## TASK DESCRIPTION
Drop every picture, then print the rest of the listing exactly as given.

·····

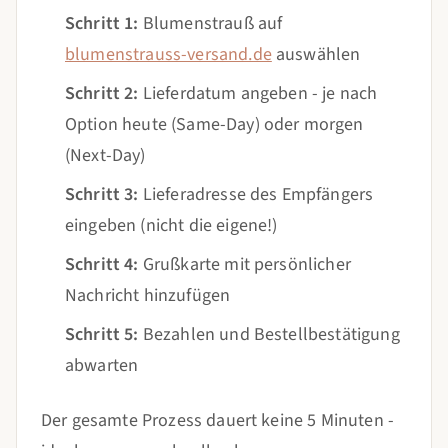
Schritt 1:
Blumenstrauß auf
blumenstrauss-versand.de
auswählen
Schritt 2:
Lieferdatum angeben - je nach
Option heute (Same-Day) oder morgen
(Next-Day)
Schritt 3:
Lieferadresse des Empfängers
eingeben (nicht die eigene!)
Schritt 4:
Grußkarte mit persönlicher
Nachricht hinzufügen
Schritt 5:
Bezahlen und Bestellbestätigung
abwarten
Der gesamte Prozess dauert keine 5 Minuten -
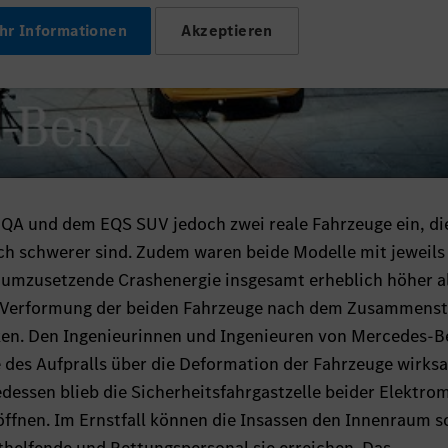
hr Informationen
Akzeptieren
QA und dem EQS SUV jedoch zwei reale Fahrzeuge ein, di
ich schwerer sind. Zudem waren beide Modelle mit jeweils
 umzusetzende Crashenergie insgesamt erheblich höher a
ige Verformung der beiden Fahrzeuge nach dem Zusammens
ken. Den Ingenieurinnen und Ingenieuren von Mercedes-B
ie des Aufpralls über die Deformation der Fahrzeuge wirks
dessen blieb die Sicherheitsfahrgastzelle beider Elektro
 öffnen. Im Ernstfall können die Insassen den Innenraum s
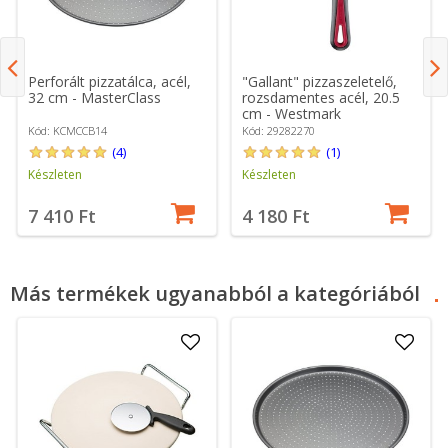
Perforált pizzatálca, acél,
"Gallant" pizzaszeletelő,
32 cm - MasterClass
rozsdamentes acél, 20.5
cm - Westmark
Kód: KCMCCB14
Kód: 29282270
(4)
(1)
Készleten
Készleten
7 410 Ft
4 180 Ft
Más termékek ugyanabból a kategóriából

·····

## SOLUTION
Schritt 1:
Blumenstrauß auf
blumenstrauss-versand.de
auswählen
Schritt 2:
Lieferdatum angeben - je nach
Option heute (Same-Day) oder morgen
(Next-Day)
Schritt 3:
Lieferadresse des Empfängers
eingeben (nicht die eigene!)
Schritt 4:
Grußkarte mit persönlicher
Nachricht hinzufügen
Schritt 5:
Bezahlen und Bestellbestätigung
abwarten
Der gesamte Prozess dauert keine 5 Minuten -
hr Informationen
Akzeptieren
QA und dem EQS SUV jedoch zwei reale Fahrzeuge ein, di
ich schwerer sind. Zudem waren beide Modelle mit jeweils
 umzusetzende Crashenergie insgesamt erheblich höher a
ige Verformung der beiden Fahrzeuge nach dem Zusammens
ken. Den Ingenieurinnen und Ingenieuren von Mercedes-B
ie des Aufpralls über die Deformation der Fahrzeuge wirks
dessen blieb die Sicherheitsfahrgastzelle beider Elektro
 öffnen. Im Ernstfall können die Insassen den Innenraum s
Perforált pizzatálca, acél,
"Gallant" pizzaszeletelő,
32 cm - MasterClass
rozsdamentes acél, 20.5
cm - Westmark
Kód: KCMCCB14
Kód: 29282270
(4)
(1)
Készleten
Készleten
7 410 Ft
4 180 Ft
Más termékek ugyanabból a kategóriából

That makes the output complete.